Leaving the pictures aside, repeat every line below exactly.

Data:
Segment Open

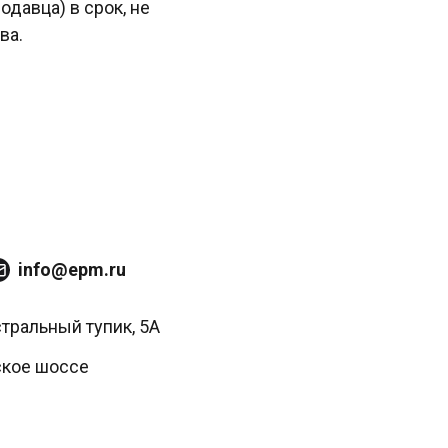
давца) в срок, не
ва.
info@epm.ru
стральный тупик, 5А
ское шоссе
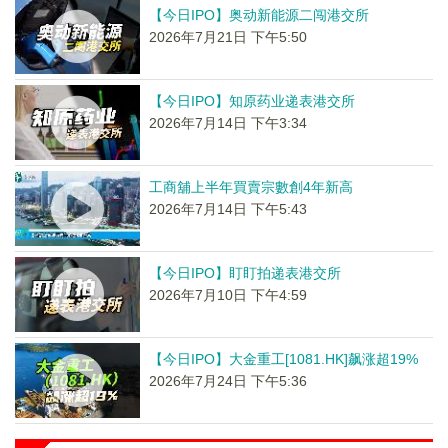
【今日IPO】奥动新能源二闯港交所
2026年7月21日 下午5:50
【今日IPO】知原药业递表港交所
2026年7月14日 下午3:34
工商舖上半年買賣宗數創4年新高
2026年7月14日 下午5:43
【今日IPO】盯盯拍递表港交所
2026年7月10日 下午4:59
【今日IPO】大金重工[1081.HK]飙涨超19%
2026年7月24日 下午5:36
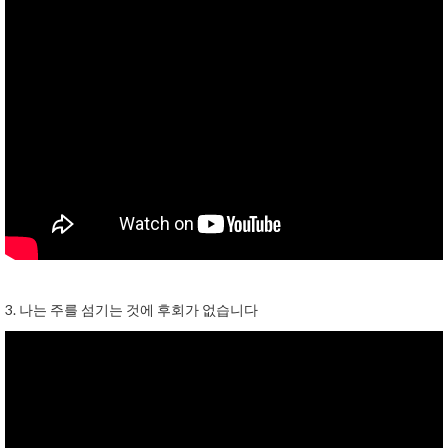
3. 나는 주를 섬기는 것에 후회가 없습니다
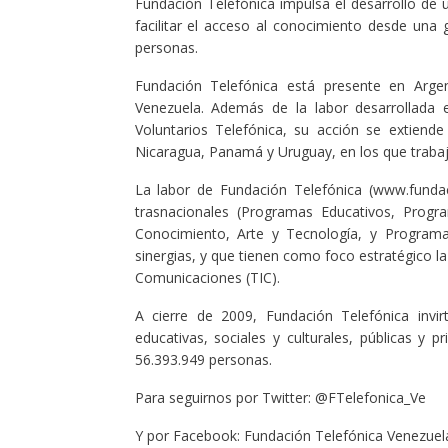
Fundación Telefónica impulsa el desarrollo de u
facilitar el acceso al conocimiento desde una 
personas.
Fundación Telefónica está presente en Argen
Venezuela. Además de la labor desarrollada
Voluntarios Telefónica, su acción se extiend
Nicaragua, Panamá y Uruguay, en los que traba
La labor de Fundación Telefónica (www.fundac
trasnacionales (Programas Educativos, Progra
Conocimiento, Arte y Tecnología, y Programas
sinergias, y que tienen como foco estratégico la
Comunicaciones (TIC).
A cierre de 2009, Fundación Telefónica invi
educativas, sociales y culturales, públicas y p
56.393.949 personas.
Para seguirnos por Twitter: @FTelefonica_Ve
Y por Facebook: Fundación Telefónica Venezuel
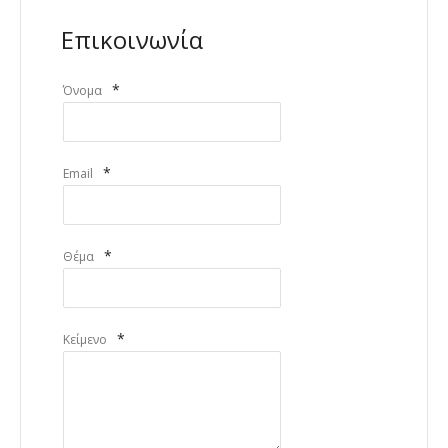
Επικοινωνία
*
Όνομα
*
Email
*
Θέμα
*
Κείμενο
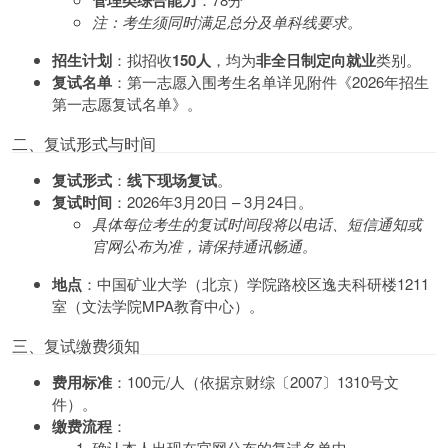
管理类综合能力
注：考生须同时满足总分及单科线要求。
招生计划
：拟招收
150人
，均为
非全日制定向就业
类别。
复试名单
：第一志愿入围考生名单详见附件《2026年招生
第一志愿复试名单》。
二、复试形式与时间
复试形式
：
线下现场复试
。
复试时间
：2026年3月20日 – 3月24日。
具体每位考生的复试时间段将以电话、短信通知或
官网公布为准，请保持通讯畅通。
地点
：中国矿业大学（北京）学院路校区逸夫科研楼1211
室（文法学院MPA教育中心）。
三、复试缴费须知
费用标准
：100元/人（依据京财综〔2007〕1310号文
件）。
缴费流程
：
确认本人出现在官网公布的复试名单中。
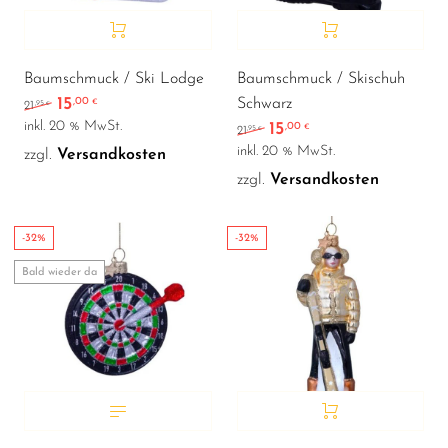
Baumschmuck / Ski Lodge
Baumschmuck / Skischuh
15
,00
Schwarz
Ursprünglicher Preis war: 21,95 €
Aktueller Preis ist: 15,00 €.
€
,95
21
€
inkl. 20 % MwSt.
15
,00
Ursprünglicher Preis war
Aktueller Preis ist:
€
,95
21
€
inkl. 20 % MwSt.
zzgl.
Versandkosten
zzgl.
Versandkosten
-32%
-32%
Bald wieder da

Segment Closed

Response area:
давца) в срок, не
ва.
info@epm.ru
стральный тупик, 5А
ское шоссе
【今日IPO】奥动新能源二闯港交所
2026年7月21日 下午5:50
【今日IPO】知原药业递表港交所
2026年7月14日 下午3:34
工商舖上半年買賣宗數創4年新高
2026年7月14日 下午5:43
【今日IPO】盯盯拍递表港交所
2026年7月10日 下午4:59
【今日IPO】大金重工[1081.HK]飙涨超19%
2026年7月24日 下午5:36
3. 나는 주를 섬기는 것에 후회가 없습니다
Fundación Telefónica impulsa el desarrollo de u
facilitar el acceso al conocimiento desde una 
personas.
Fundación Telefónica está presente en Argen
Venezuela. Además de la labor desarrollada
Voluntarios Telefónica, su acción se extiend
Nicaragua, Panamá y Uruguay, en los que traba
La labor de Fundación Telefónica (www.fundac
trasnacionales (Programas Educativos, Progra
Conocimiento, Arte y Tecnología, y Programas
sinergias, y que tienen como foco estratégico la
Comunicaciones (TIC).
A cierre de 2009, Fundación Telefónica invi
educativas, sociales y culturales, públicas y p
56.393.949 personas.
Para seguirnos por Twitter: @FTelefonica_Ve
Y por Facebook: Fundación Telefónica Venezuel
Επικοινωνία
*
Όνομα
*
Email
*
Θέμα
*
Κείμενο
管理类综合能力
注：考生须同时满足总分及单科线要求。
招生计划
：拟招收
150人
，均为
非全日制定向就业
类别。
复试名单
：第一志愿入围考生名单详见附件《2026年招生
第一志愿复试名单》。
二、复试形式与时间
复试形式
：
线下现场复试
。
复试时间
：2026年3月20日 – 3月24日。
具体每位考生的复试时间段将以电话、短信通知或
官网公布为准，请保持通讯畅通。
地点
：中国矿业大学（北京）学院路校区逸夫科研楼1211
室（文法学院MPA教育中心）。
三、复试缴费须知
费用标准
：100元/人（依据京财综〔2007〕1310号文
件）。
缴费流程
：
确认本人出现在官网公布的复试名单中。
Baumschmuck / Ski Lodge
Baumschmuck / Skischuh
15
,00
Schwarz
Ursprünglicher Preis war: 21,95 €
Aktueller Preis ist: 15,00 €.
€
,95
21
€
inkl. 20 % MwSt.
15
,00
Ursprünglicher Preis war
Aktueller Preis ist:
€
,95
21
€
inkl. 20 % MwSt.
zzgl.
Versandkosten
zzgl.
Versandkosten
-32%
-32%
Bald wieder da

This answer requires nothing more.